WHAT TO WORK ON: Copy the text of every entry below word for word, omitting the pictures.

Chart comprehension data:
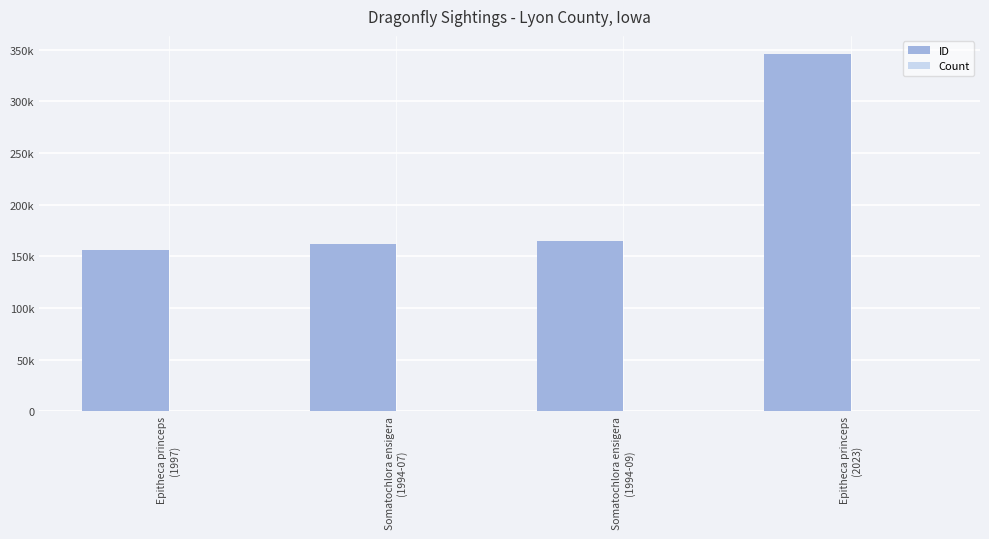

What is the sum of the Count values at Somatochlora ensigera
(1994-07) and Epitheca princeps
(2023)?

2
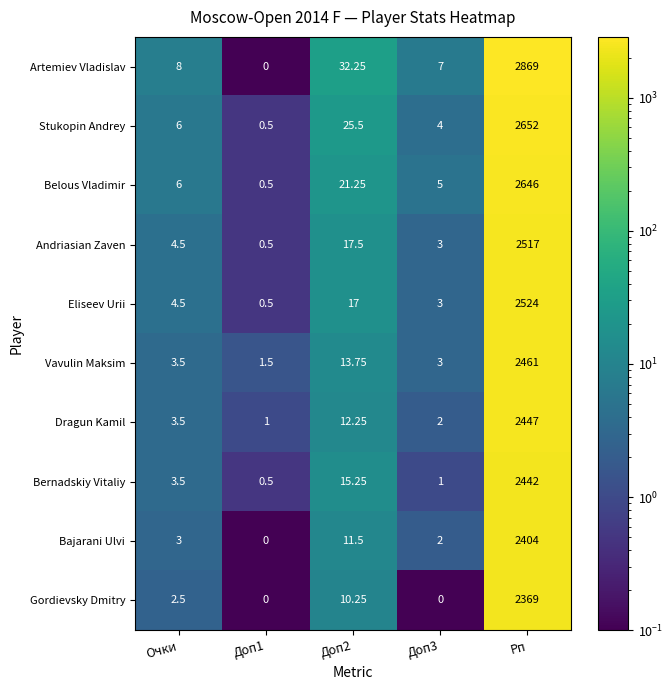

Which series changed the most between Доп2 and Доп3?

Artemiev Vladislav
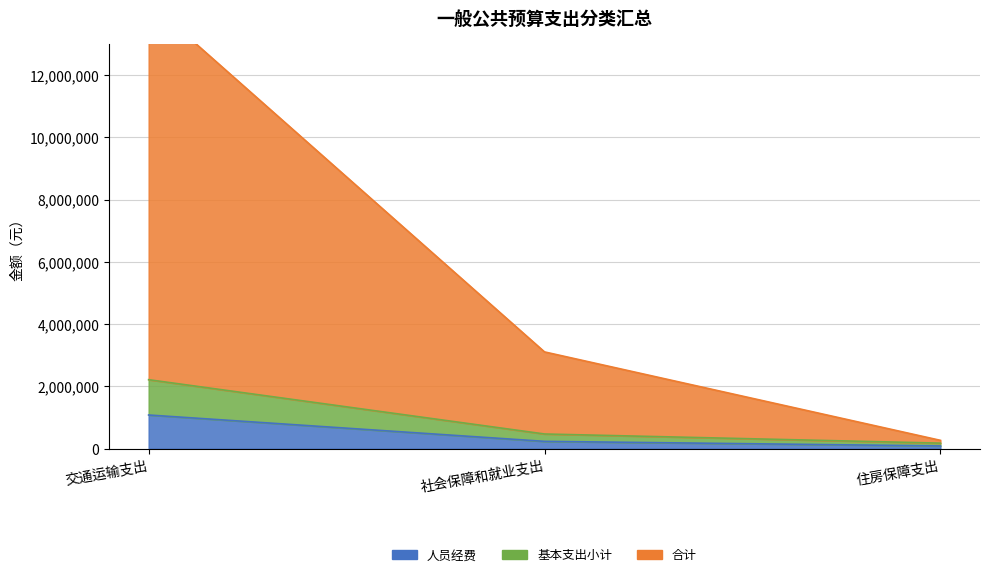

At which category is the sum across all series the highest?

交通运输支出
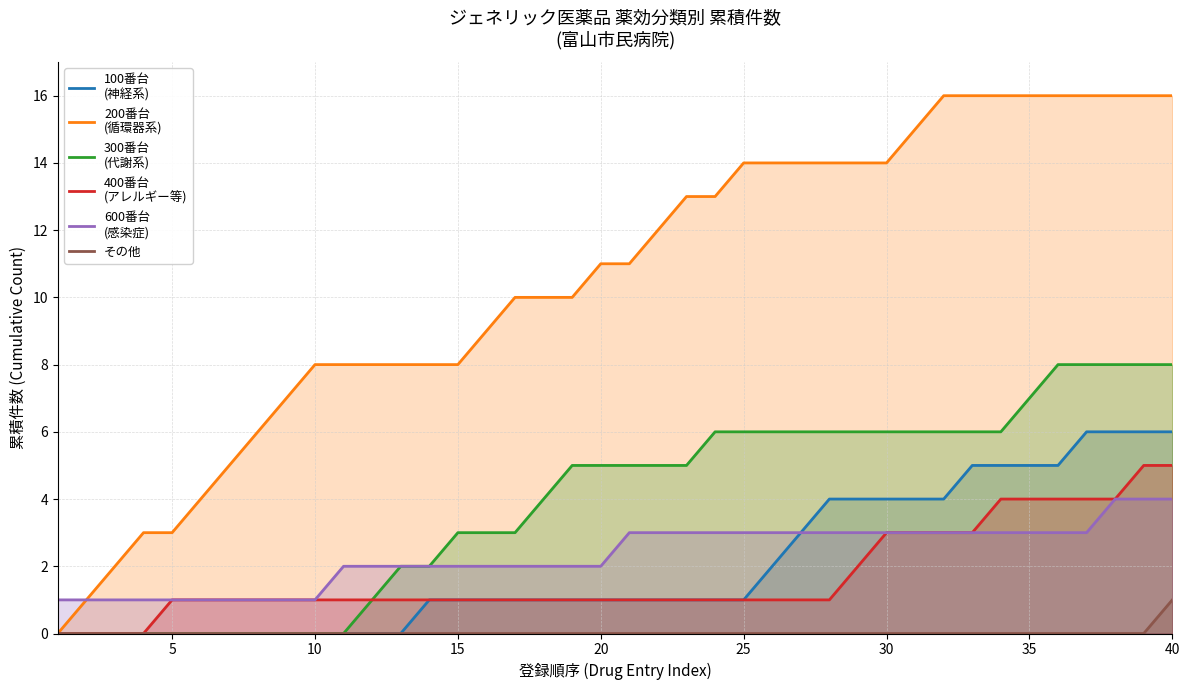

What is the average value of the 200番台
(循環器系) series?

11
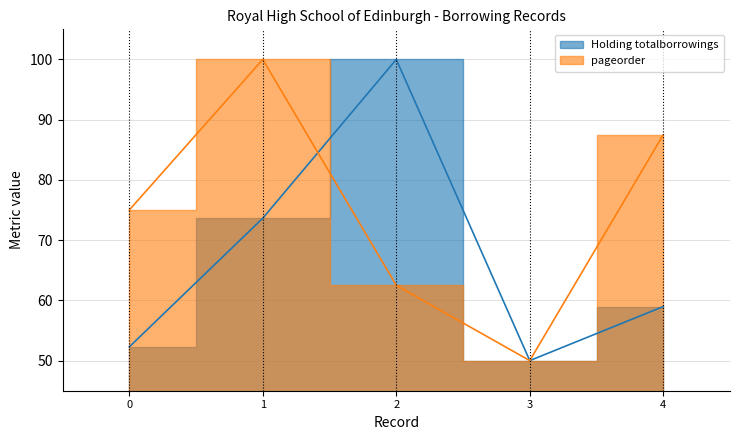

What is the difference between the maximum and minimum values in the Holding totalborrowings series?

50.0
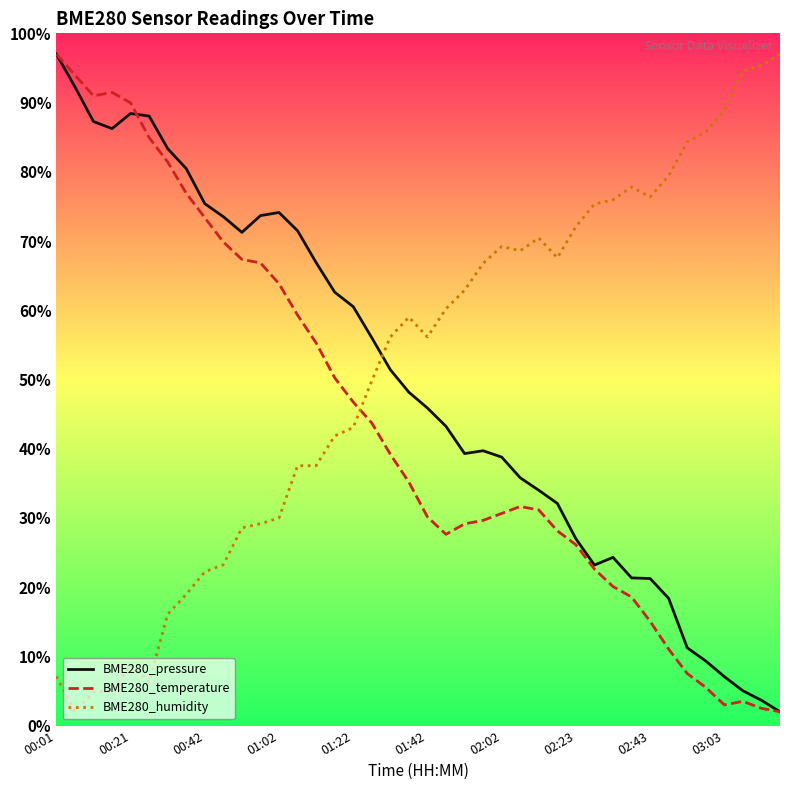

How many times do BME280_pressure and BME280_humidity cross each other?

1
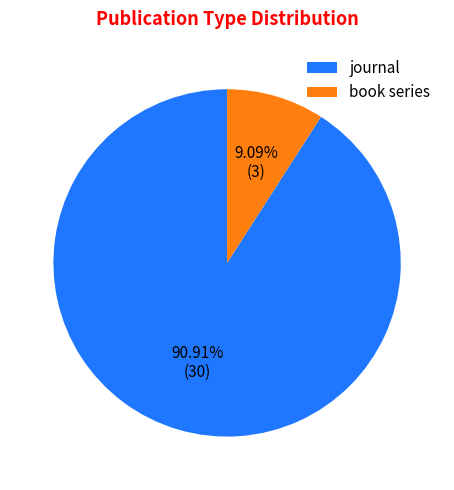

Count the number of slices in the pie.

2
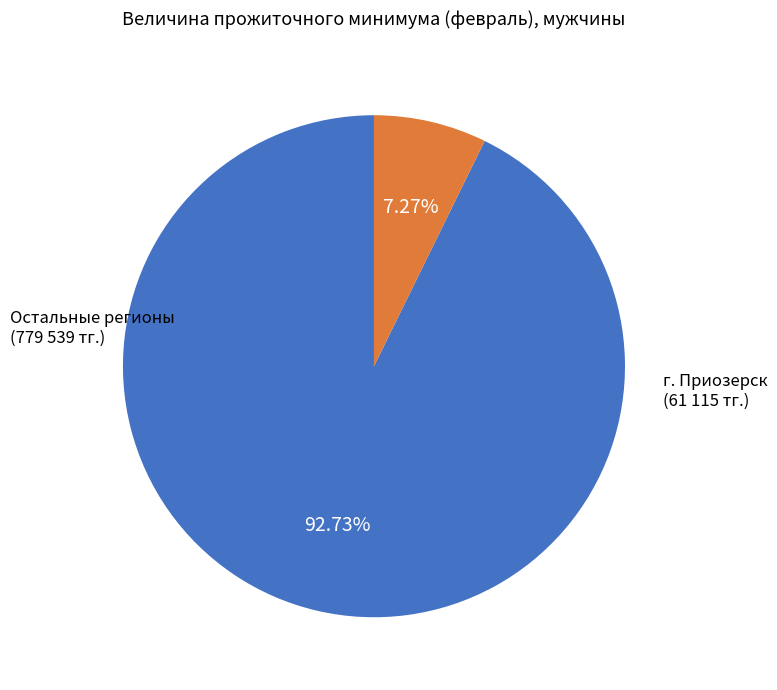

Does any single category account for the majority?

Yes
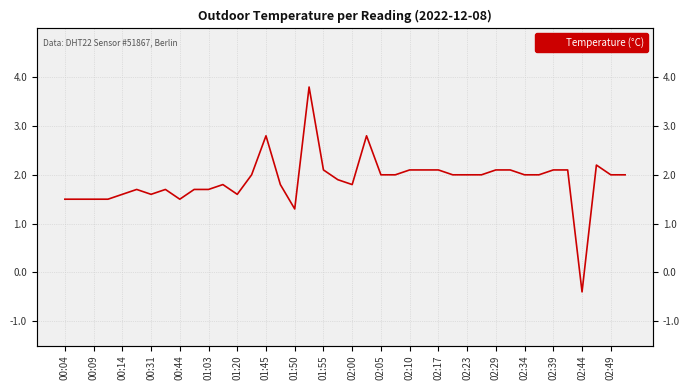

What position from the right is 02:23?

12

RESPONSE AREA:
What is the sum of the Count values at Somatochlora ensigera
(1994-07) and Epitheca princeps
(2023)?

2

Which series changed the most between Доп2 and Доп3?

Artemiev Vladislav

At which category is the sum across all series the highest?

交通运输支出

What is the average value of the 200番台
(循環器系) series?

11

What is the difference between the maximum and minimum values in the Holding totalborrowings series?

50.0

How many times do BME280_pressure and BME280_humidity cross each other?

1

Count the number of slices in the pie.

2

Does any single category account for the majority?

Yes

What position from the right is 02:23?

12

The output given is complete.